People often expect science to provide definitive and absolute answers. But to be fair to science and scientists, I think the general public needs to have a more realistic expectation of what science can and can’t do. It observes, watches for patterns, proposes a theory (called a hypothesis), and then tests the theory. But scientific findings are only “true” if they can be reproduced. If different scientists in different labs in different parts of the world come up with the same findings, over and over again, then we feel pretty confident about those findings. At least, until we learn something new.

Science is an iterative process. We test and retest and if results are not reproducible, then they are not to be believed. This is why we can’t put all of our eggs in one research study’s basket. We have to look at the larger body of literature to put our confidence, or skepticism, in a finding. This is what is so wonderful to scientists and, at the same time, so frustrating to non-scientists. As human beings, we are always looking for answers. We want to know why. And science is the way that we find those answers. But science lives in the gray area.

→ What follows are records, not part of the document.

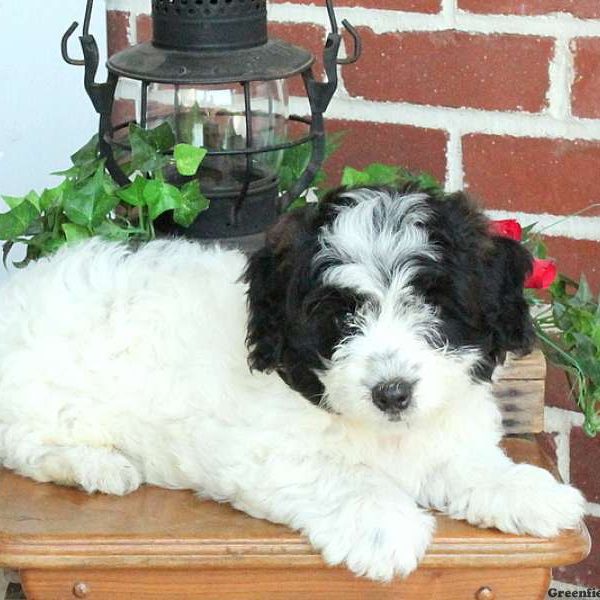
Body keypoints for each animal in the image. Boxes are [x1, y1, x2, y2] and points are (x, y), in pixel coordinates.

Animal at [0, 188, 584, 580]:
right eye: (342, 316)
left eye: (434, 306)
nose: (392, 393)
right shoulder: (262, 452)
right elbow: (344, 475)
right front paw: (383, 524)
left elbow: (468, 463)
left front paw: (526, 491)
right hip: (40, 396)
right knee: (26, 445)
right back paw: (94, 465)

There is rarely any black or white. It is comfortable with uncertainty. Indeed, scientists thrive on it. Scientific pursuit would be so much less interesting if we already had all the answers.

Every scientific “failure” gets us closer to understanding

Invention of the lightbulb

Edison’s lightbulb – image from Pixabay

Science is not always appreciated. It’s importance is often undervalued. It sometimes takes a crisis to recognize the vital work that scientists do. And you know what? Scientists are generally ok with this. They don’t need a lot of acclaim, at least not outside of scientific circles. And when something doesn’t go as expected, as it often doesn’t, they don’t give up. They move on to the next challenge. As Thomas Edison is thought to have said (and, again, I paraphrase), “I did not fail 10,000 times to make a lightbulb. I succeeded 10,000 times in learning ways not to make a lightbulb.”

Science will get us there. We just have to be patient.